*** Opening of RECORDS FOR THIS TASK ***

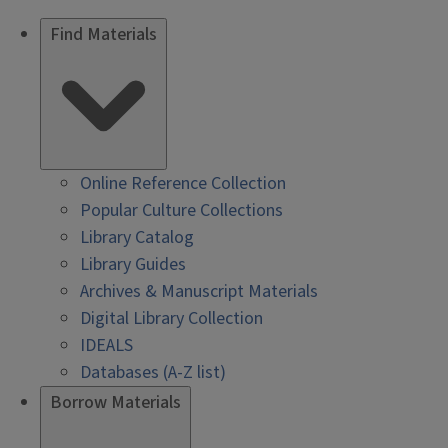
Find Materials
Online Reference Collection
Popular Culture Collections
Library Catalog
Library Guides
Archives & Manuscript Materials
Digital Library Collection
IDEALS
Databases (A-Z list)
Borrow Materials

*** Close of RECORDS FOR THIS TASK ***

Everything in the material above should be reproduced exactly, except the pictures.

Find Materials
Online Reference Collection
Popular Culture Collections
Library Catalog
Library Guides
Archives & Manuscript Materials
Digital Library Collection
IDEALS
Databases (A-Z list)
Borrow Materials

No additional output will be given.